Diallo is not holding back when addressing her concerns.
The long-time Detroit-based principal attorney — calling out the 20th circuit court in Ottawa County for racial discrimination.
“I am not a lawyer that sits up and cries racism. I don't want anybody to ever tell me about a race card.” Diallo explained. “Racism is what racism is. And when you call it for what it is and what I felt, don't ever say it's a card.”

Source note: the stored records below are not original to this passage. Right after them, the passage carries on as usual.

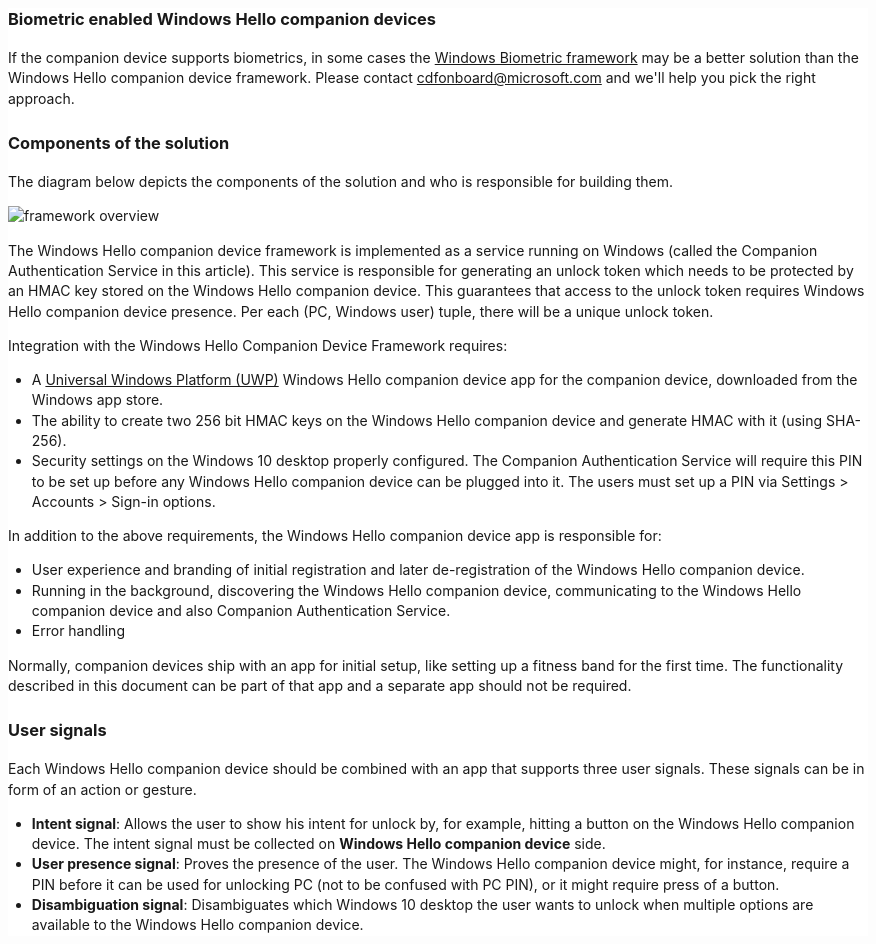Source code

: ### Biometric enabled Windows Hello companion devices

If the companion device supports biometrics, in some cases the [Windows Biometric framework](https://msdn.microsoft.com/windows/hardware/commercialize/design/device-experiences/windows-hello) may be a better solution than the Windows Hello companion device framework. Please contact [cdfonboard@microsoft.com](mailto:cdfonboard@microsoft.com) and we'll help you pick the right approach.

### Components of the solution

The diagram below depicts the components of the solution and who is responsible for building them.

![framework overview](images/companion-device-1.png)

The Windows Hello companion device framework is implemented as a service running on Windows (called the Companion Authentication Service in this article). This service is responsible for generating an unlock token which needs to be protected by an HMAC key stored on the Windows Hello companion device. This guarantees that access to the unlock token requires Windows Hello companion device presence. Per each (PC, Windows user) tuple, there will be a unique unlock token.

Integration with the Windows Hello Companion Device Framework requires:

- A [Universal Windows Platform (UWP)](https://docs.microsoft.com/windows/uwp/get-started/universal-application-platform-guide) Windows Hello companion device app for the companion device, downloaded from the Windows app store. 
- The ability to create two 256 bit HMAC keys on the Windows Hello companion device and generate HMAC with it (using SHA-256).
- Security settings on the Windows 10 desktop properly configured. The Companion Authentication Service will require this PIN to be set up before any Windows Hello companion device can be plugged into it. The users must set up a PIN via Settings > Accounts > Sign-in options.

In addition to the above requirements, the Windows Hello companion device app is responsible for:

- User experience and branding of initial registration and later de-registration of the Windows Hello companion device.
- Running in the background, discovering the Windows Hello companion device, communicating to the Windows Hello companion device and also Companion Authentication Service.
- Error handling

Normally, companion devices ship with an app for initial setup, like setting up a fitness band for the first time. The functionality described in this document can be part of that app and a separate app should not be required.  

### User signals

Each Windows Hello companion device should be combined with an app that supports three user signals. These signals can be in form of an action or gesture.

- **Intent signal**: Allows the user to show his intent for unlock by, for example, hitting a button on the Windows Hello companion device. The intent signal must be collected on **Windows Hello companion device** side.
- **User presence signal**: Proves the presence of the user. The Windows Hello companion device might, for instance, require a PIN before it can be used for unlocking PC (not to be confused with PC PIN), or it might require press of a button.
- **Disambiguation signal**: Disambiguates which Windows 10 desktop the user wants to unlock when multiple options are available to the Windows Hello companion device.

Diallo’s problems date back to December.
She was representing a young Pontiac man who faced multiple charges after a march incident in Allendale Township — he was allegedly caught with fake i-d’s and someone else’s credit card and gift card.
A plea hearing was scheduled for December sixth — Diallo requested that be virtual.
It’s an option sometimes provided by the court.
Diallo’s also a cancer survivor and felt sick from her ongoing treatment.
Judge Karen Miedema denied that request — but that wasn’t the issue.
Diallo says she drove three hours across the state only to see another, white lawyer, with a medical excuse, attending over Zoom.
“I don’t care about anything other than you just be fair, right? I don't care past that. Because I'm not a child. Children care if they’re liked or disliked. I do not.” Diallo explained.
The court told FOX17 it prefers all parties in criminal cases to appear in person.
The only reason that other attorney could appear virtually was because he disclosed how his medical condition prevented him from attending the hearings in person.
“…previously disclosed how his medical condition prevented him from attending the hearings in person.”
Which the court said Diallo did not do but she called that a bold-faced lie.
“I told them of what my condition was exactly what type and what I was being treated for. So that's an L I E.” Diallo said.
The sentencing was its own issue.
Diallo said Judge Miedema tried to schedule it for Martin Luther King Junior Day, which she believed was a subtle jab in itself.
But they agreed upon January 10 Diallo again requesting to attend virtually, and again, she was denied.
“I believe the death of America is our failure to deal with race honestly. And we ain't dealing with it honestly if we're gonna let this go under the rug.” Said Todd Russell Perkins, Diallo’s attorney.
“To add insult to injury I went up there and got COVID, because nobody had a mask on courtroom is packed full of people I'm sitting back there in the gallery.” Said Diallo.
“The Judge offered her water, the option of adjourning the hearing, and the option of holding the hearing at a different time.” The court claimed. “Ms. Diallo accepted the water and refused the adjournment or re-scheduling of the hearing.”
The court ultimately denying any claims of racial discrimination but Diallo and her attorney are putting together a case as we speak.
Diallo and her attorney also feel the discrimination extended to her client -- saying he received a harsher sentencing than was necessary.
The 20th Circuit Court denied that claim as well.